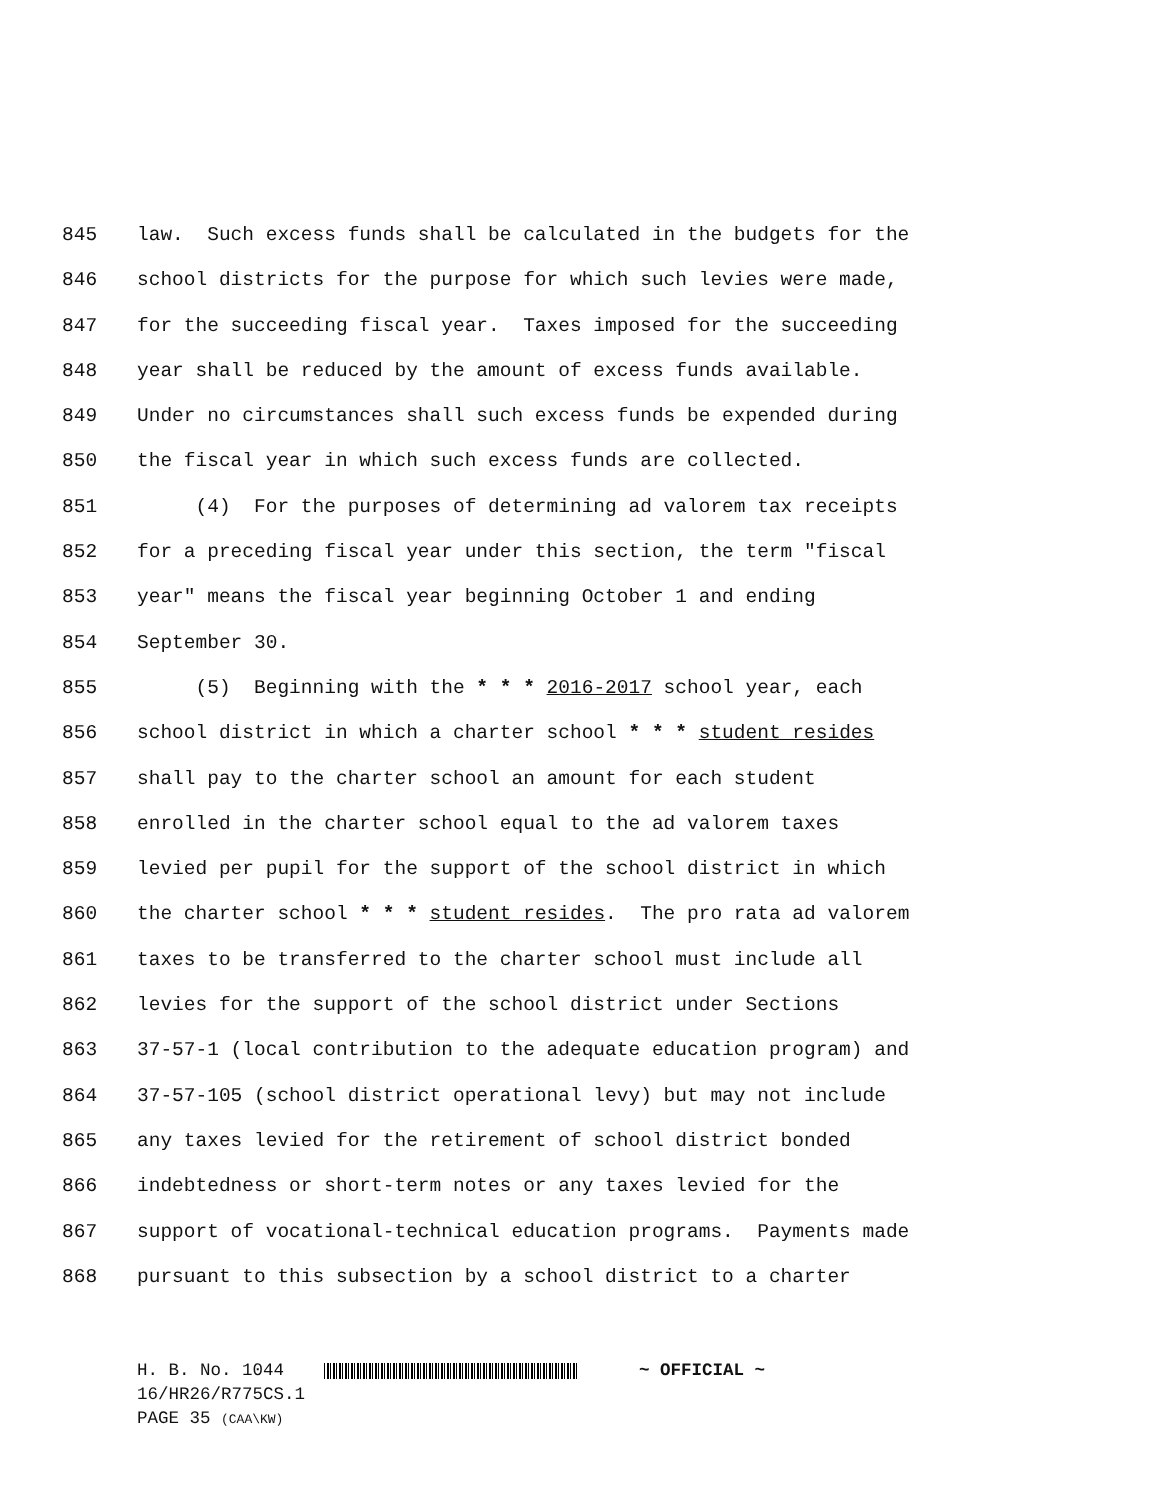845 law. Such excess funds shall be calculated in the budgets for the
846 school districts for the purpose for which such levies were made,
847 for the succeeding fiscal year. Taxes imposed for the succeeding
848 year shall be reduced by the amount of excess funds available.
849 Under no circumstances shall such excess funds be expended during
850 the fiscal year in which such excess funds are collected.
851 (4) For the purposes of determining ad valorem tax receipts
852 for a preceding fiscal year under this section, the term "fiscal
853 year" means the fiscal year beginning October 1 and ending
854 September 30.
855 (5) Beginning with the * * * 2016-2017 school year, each
856 school district in which a charter school * * * student resides
857 shall pay to the charter school an amount for each student
858 enrolled in the charter school equal to the ad valorem taxes
859 levied per pupil for the support of the school district in which
860 the charter school * * * student resides. The pro rata ad valorem
861 taxes to be transferred to the charter school must include all
862 levies for the support of the school district under Sections
863 37-57-1 (local contribution to the adequate education program) and
864 37-57-105 (school district operational levy) but may not include
865 any taxes levied for the retirement of school district bonded
866 indebtedness or short-term notes or any taxes levied for the
867 support of vocational-technical education programs. Payments made
868 pursuant to this subsection by a school district to a charter
H. B. No. 1044 ~ OFFICIAL ~
16/HR26/R775CS.1
PAGE 35 (CAA\KW)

DESCRIPTION OF THE TASK ->
Look above for the line holding "848 year shall" and the line holding "863 37-57-1 (local". Retype both, and every line between them, word for word and nothing else.

RESPONSE TO THE EXERCISE ->
848 year shall be reduced by the amount of excess funds available.
849 Under no circumstances shall such excess funds be expended during
850 the fiscal year in which such excess funds are collected.
851 (4) For the purposes of determining ad valorem tax receipts
852 for a preceding fiscal year under this section, the term "fiscal
853 year" means the fiscal year beginning October 1 and ending
854 September 30.
855 (5) Beginning with the * * * 2016-2017 school year, each
856 school district in which a charter school * * * student resides
857 shall pay to the charter school an amount for each student
858 enrolled in the charter school equal to the ad valorem taxes
859 levied per pupil for the support of the school district in which
860 the charter school * * * student resides. The pro rata ad valorem
861 taxes to be transferred to the charter school must include all
862 levies for the support of the school district under Sections
863 37-57-1 (local contribution to the adequate education program) and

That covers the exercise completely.